[Start of Attachment]
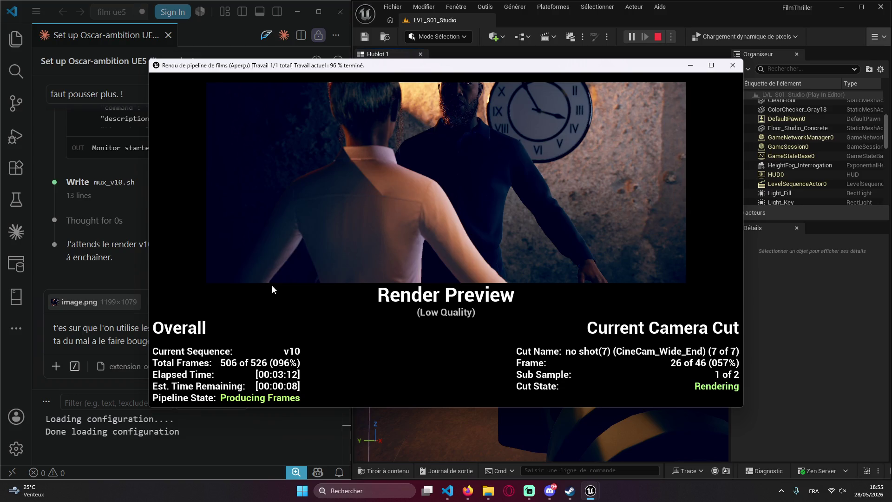
{"action": "left_click", "coordinate": [46, 278]}
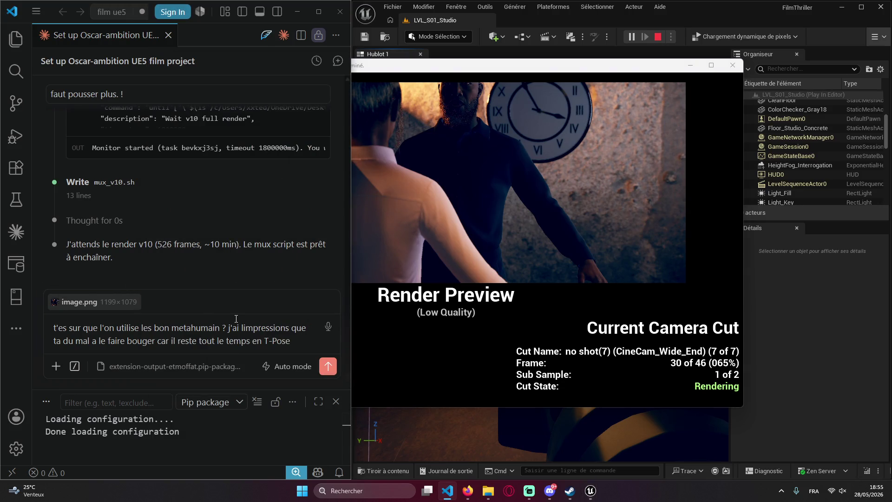
- Attach the finished render preview screenshot and send the T-pose question to Claude
{"action": "left_click", "coordinate": [446, 70]}
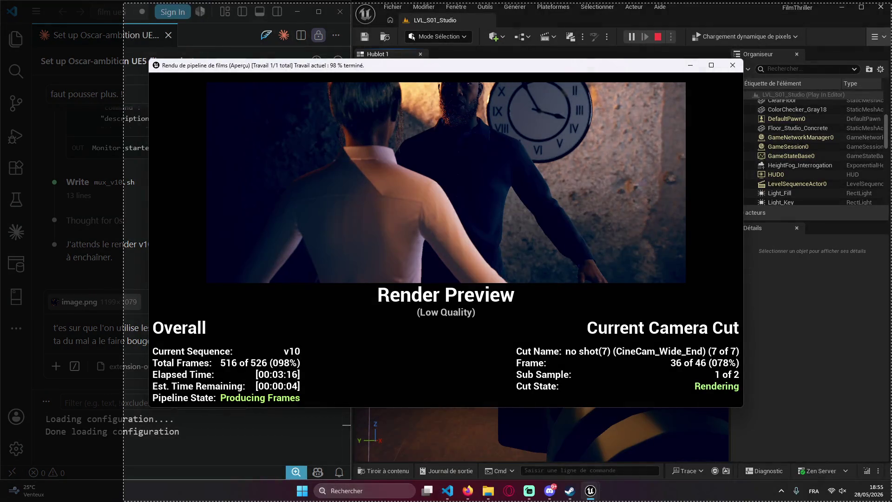
{"action": "left_click", "coordinate": [288, 343]}
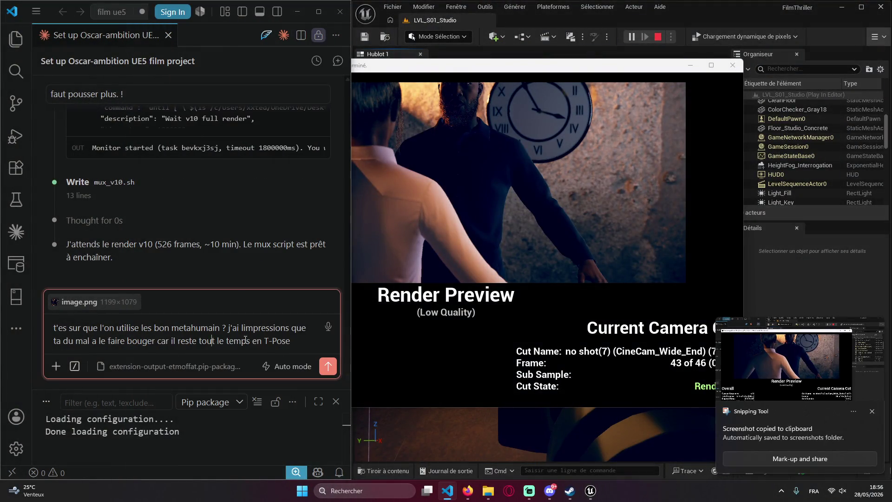
{"action": "key", "text": "ctrl+v"}
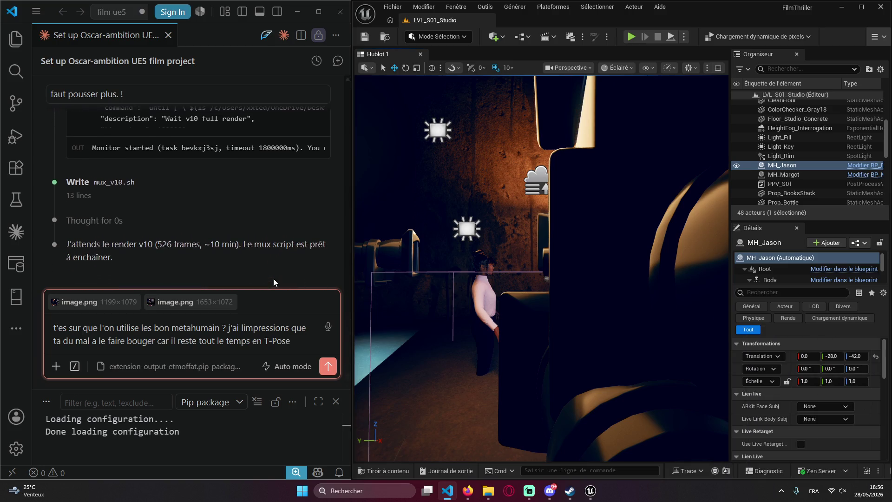
{"action": "key", "text": "Return"}
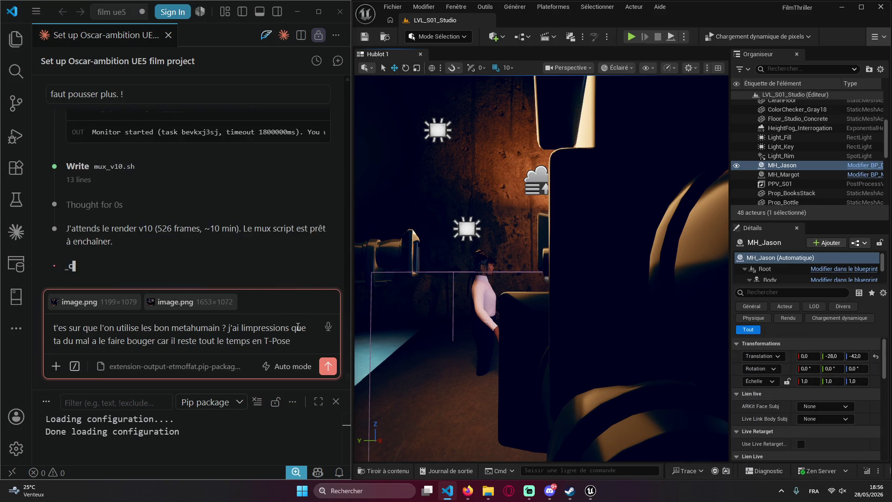
{"action": "left_click", "coordinate": [595, 467]}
[End of Attachment]
> [WHAT IS REQUIRED] Set the material down exactly, images excluded.

> [REPLY TO THE TASK]
{"action": "left_click", "coordinate": [46, 278]}
- Attach the finished render preview screenshot and send the T-pose question to Claude
{"action": "left_click", "coordinate": [446, 70]}
{"action": "left_click", "coordinate": [288, 343]}
{"action": "key", "text": "ctrl+v"}
{"action": "key", "text": "Return"}
{"action": "left_click", "coordinate": [595, 467]}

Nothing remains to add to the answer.